In Part I, we discussed a common Emergency Department/Urgent Care scenario: a patient with a crush injury to the finger with an open tuft fracture. We addressed the anatomy, the issue of local washout vs. operative management, & appropriate splinting.
Here in Part II, we will address the lingering questions of prophylactic antibiotics, follow up, and the decisions made in this particular case. I’ll even close with a short summary video!
What is the role of prophylactic antibiotics in open tuft fractures?
Orthopedics providers where I work will sometimes advise me to “follow the protocol” of giving a patient with an open tuft fracture a gram of intravenous cefazolin, wash the wound out well, and then send them home on cephalexin. As I sometimes practice in an Urgent Care setting–where placement of an IV and access to intravenous antibiotics isn’t feasible–I began to wonder how strongly rooted in medical evidence this practice really is.

The Bottom Line
I couldn’t really find any evidence-based protocols in the literature to support the practice of IV antibiotic administration, or for that matter, routine use of prophylactic antibiotics at all, specific to open tuft fractures.
- To the contrary, this 2016 systematic review and meta-analysis by Metcalfe, et al. suggests that there is no effect of prophylactic antibiotics on the rate of superficial infections for open distal phalanx fractures.
- A similar conclusion was drawn in this 2023 retrospective review by Schaefer, et al. of fingertip crush injuries, which was admittedly underpowered.

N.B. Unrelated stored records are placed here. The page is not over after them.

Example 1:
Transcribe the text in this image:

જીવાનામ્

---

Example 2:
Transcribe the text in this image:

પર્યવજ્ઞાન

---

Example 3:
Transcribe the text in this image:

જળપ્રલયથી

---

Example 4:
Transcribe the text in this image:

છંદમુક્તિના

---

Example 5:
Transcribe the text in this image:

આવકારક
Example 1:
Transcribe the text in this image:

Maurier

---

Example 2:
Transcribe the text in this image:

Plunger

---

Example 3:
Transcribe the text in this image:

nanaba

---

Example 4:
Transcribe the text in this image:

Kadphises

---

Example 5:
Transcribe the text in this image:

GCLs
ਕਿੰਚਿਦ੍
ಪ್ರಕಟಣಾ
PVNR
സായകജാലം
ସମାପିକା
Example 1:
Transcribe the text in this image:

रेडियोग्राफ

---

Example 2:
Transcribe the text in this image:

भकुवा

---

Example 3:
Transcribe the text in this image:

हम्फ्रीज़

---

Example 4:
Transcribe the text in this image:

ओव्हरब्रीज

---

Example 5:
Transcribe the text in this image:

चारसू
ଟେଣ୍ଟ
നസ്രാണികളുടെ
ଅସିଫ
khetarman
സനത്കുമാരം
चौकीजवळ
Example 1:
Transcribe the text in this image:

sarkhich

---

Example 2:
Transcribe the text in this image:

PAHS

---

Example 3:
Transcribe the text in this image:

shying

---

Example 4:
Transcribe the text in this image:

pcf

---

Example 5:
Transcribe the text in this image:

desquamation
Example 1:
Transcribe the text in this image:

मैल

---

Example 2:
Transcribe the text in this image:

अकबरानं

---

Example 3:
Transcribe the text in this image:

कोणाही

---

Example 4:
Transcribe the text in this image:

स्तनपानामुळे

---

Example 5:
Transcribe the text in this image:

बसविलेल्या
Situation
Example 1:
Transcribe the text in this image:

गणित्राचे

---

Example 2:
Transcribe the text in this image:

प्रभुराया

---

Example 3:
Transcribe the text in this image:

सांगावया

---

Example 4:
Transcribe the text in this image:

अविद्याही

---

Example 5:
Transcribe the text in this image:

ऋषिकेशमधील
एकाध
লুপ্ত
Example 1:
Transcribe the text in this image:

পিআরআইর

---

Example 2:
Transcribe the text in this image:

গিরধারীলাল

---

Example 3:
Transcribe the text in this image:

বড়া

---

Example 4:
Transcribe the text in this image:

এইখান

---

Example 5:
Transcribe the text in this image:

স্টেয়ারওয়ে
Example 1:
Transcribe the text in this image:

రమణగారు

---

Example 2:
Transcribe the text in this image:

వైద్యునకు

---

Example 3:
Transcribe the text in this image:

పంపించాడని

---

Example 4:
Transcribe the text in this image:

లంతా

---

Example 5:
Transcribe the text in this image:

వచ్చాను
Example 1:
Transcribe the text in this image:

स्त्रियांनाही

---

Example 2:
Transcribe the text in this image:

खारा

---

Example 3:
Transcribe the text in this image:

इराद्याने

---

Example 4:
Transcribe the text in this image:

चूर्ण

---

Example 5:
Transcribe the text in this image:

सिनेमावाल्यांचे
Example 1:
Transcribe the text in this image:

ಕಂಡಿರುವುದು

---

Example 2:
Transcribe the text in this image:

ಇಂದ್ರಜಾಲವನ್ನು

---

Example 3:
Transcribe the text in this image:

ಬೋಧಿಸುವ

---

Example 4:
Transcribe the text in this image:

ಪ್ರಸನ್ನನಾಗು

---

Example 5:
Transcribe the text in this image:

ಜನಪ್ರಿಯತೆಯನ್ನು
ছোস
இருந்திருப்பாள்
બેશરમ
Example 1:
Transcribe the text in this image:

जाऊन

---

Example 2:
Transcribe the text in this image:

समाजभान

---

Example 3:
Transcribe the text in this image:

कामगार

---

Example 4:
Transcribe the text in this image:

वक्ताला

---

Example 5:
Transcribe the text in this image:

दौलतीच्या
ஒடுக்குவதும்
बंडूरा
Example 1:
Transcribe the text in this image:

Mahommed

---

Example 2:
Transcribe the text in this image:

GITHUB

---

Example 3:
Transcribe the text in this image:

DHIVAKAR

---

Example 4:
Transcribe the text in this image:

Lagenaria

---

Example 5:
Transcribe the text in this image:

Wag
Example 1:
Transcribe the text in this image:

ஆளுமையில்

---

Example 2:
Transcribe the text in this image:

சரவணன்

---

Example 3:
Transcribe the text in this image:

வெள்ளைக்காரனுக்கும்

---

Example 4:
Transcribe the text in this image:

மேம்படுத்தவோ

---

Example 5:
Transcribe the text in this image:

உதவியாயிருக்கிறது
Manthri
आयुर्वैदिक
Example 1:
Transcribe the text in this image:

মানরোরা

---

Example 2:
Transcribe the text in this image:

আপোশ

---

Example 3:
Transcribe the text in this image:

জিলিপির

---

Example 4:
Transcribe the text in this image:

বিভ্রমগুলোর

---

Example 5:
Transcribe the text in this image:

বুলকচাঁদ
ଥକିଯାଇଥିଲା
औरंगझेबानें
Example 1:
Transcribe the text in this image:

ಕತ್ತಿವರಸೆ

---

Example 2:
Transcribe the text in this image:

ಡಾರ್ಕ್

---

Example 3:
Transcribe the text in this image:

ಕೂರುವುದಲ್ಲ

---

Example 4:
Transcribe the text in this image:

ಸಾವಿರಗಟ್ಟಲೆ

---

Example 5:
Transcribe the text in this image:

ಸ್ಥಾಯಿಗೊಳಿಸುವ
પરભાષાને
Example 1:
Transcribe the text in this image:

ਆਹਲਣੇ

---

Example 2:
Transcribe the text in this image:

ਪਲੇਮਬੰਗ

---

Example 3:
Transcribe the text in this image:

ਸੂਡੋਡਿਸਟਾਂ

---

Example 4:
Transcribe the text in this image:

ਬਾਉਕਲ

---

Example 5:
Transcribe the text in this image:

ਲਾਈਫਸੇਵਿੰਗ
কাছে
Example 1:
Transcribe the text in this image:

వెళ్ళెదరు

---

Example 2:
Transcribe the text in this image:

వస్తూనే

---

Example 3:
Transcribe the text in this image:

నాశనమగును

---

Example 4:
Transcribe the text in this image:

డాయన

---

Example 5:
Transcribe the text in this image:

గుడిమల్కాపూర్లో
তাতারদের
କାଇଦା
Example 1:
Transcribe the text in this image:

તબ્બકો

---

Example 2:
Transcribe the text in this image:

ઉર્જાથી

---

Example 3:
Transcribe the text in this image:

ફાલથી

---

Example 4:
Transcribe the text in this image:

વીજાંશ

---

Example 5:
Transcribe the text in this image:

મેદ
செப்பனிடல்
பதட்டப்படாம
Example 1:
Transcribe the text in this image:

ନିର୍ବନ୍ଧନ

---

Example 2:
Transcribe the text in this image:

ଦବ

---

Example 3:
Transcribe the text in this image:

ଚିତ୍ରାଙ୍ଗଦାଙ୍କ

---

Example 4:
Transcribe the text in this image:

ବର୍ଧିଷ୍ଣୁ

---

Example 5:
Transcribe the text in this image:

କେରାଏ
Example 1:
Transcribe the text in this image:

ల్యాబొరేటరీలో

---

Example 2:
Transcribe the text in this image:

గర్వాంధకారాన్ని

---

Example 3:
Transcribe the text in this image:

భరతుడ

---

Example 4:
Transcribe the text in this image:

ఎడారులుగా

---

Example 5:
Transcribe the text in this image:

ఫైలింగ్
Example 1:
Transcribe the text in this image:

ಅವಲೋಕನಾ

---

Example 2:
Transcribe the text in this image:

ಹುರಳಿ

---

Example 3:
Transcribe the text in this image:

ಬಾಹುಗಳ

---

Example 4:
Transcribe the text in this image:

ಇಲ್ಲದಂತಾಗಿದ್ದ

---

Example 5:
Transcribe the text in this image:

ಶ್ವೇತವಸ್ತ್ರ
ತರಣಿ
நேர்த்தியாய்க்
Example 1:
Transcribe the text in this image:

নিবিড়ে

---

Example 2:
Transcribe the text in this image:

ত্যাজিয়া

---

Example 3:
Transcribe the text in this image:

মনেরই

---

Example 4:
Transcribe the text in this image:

However, let me take a step back and play devil’s advocate here. In my laceration repair work I’ve researched if prophylactic antibiotics are supported by the literature across a spectrum of conditions: ear and nasal lacerations involving cartilage, various bite wounds, & otherwise uncomplicated lacerations in patients with immunocompromise. The reality is that it is rare that evidence ever supports the practice of prophylactic antibiotics in these situations. Much of the reason for this is that the types of studies that would need to be run to be properly powered to determine a true difference in infection rates +/- antibiotics are exceptionally difficult to design and implement. So it’s often the case that we have to make the best clinical decision we can based on extrapolating evidence from related situations, and considering the risk benefit ratio to the patient.
With that said, here is the counter argument in favor of prophylactic antibiotics:
- Prophylactic antibiotics are well studied and evidence-supported for use in open fractures in general, and early administration is associated with better outcomes. They are part of established guidelines used by Orthopedic Surgeons.
- Prophylactic antibiotics are best studied for long bone fractures, such as tibia fractures. That’s the rationale between the use of an IV dose, to achieve a therapeutic window in the bloodstream asap.
- Barring patient allergy or previous adverse reaction, since the recommended antibiotics are first generation cephalosporins such as IV cefazolin or PO cephalexin, the argument could be made that there is little downside to administration of these generally well-tolerated antibiotics in a situation which is potentially high-stakes for the patient.
Should you give prophylactic antibiotics for open tuft fractures? It’s a risk-benefit analysis with poor evidence to directly guide you. I’d recommend deferring to local protocols (or meeting with stakeholders in your practice setting to get on the same page), as well as a practice of informed shared-decision making with your patient.

Follow up
Perhaps the most important point here is that all of these patients require some sort of follow up, to assess appropriate healing and to determine if infection has occurred. In cases of non-union, a qualified provider may consider surgical fixation.
Key points:
- Get these patients to a qualifed orthopedic provider within a week.
- Depending on your local system, this may be a hand surgeon, a general orthopedic surgeon, a physician assistant, or a nurse practitioner.
- In the meantime, have them keep the splint in place, with instructions to seek earlier care for signs of infection (increasing pain, purulent drainage, redness of the finger, fevers, etc).
Case conclusion
Here’s how I managed the case (yes, this is where the rubber meets the road!)
- Firstly, a digital block to ensure everything that followed would be painless!
- Then, a local washout in the ED with 500 cc of sterile normal saline. (Evidence supports tap water use for uncomplicated lacerations; this injury would be excluded!)
- Primary closure with 5 x 4-0 nylon simple interrupted sutures, without removal of the native nail which remained firmly implanted in the eponychial fold.
- I splinted using an aluminum U-shaped splint, leaving the PIP joints and MCP joints free to prevent stiffness.
- I did give a course of prophylactic antibiotics. I didn’t place an IV just to give a first dose of cefazolin. I compromised with the orthopedic surgeon and gave the first dose of cephalexin soon after arrival.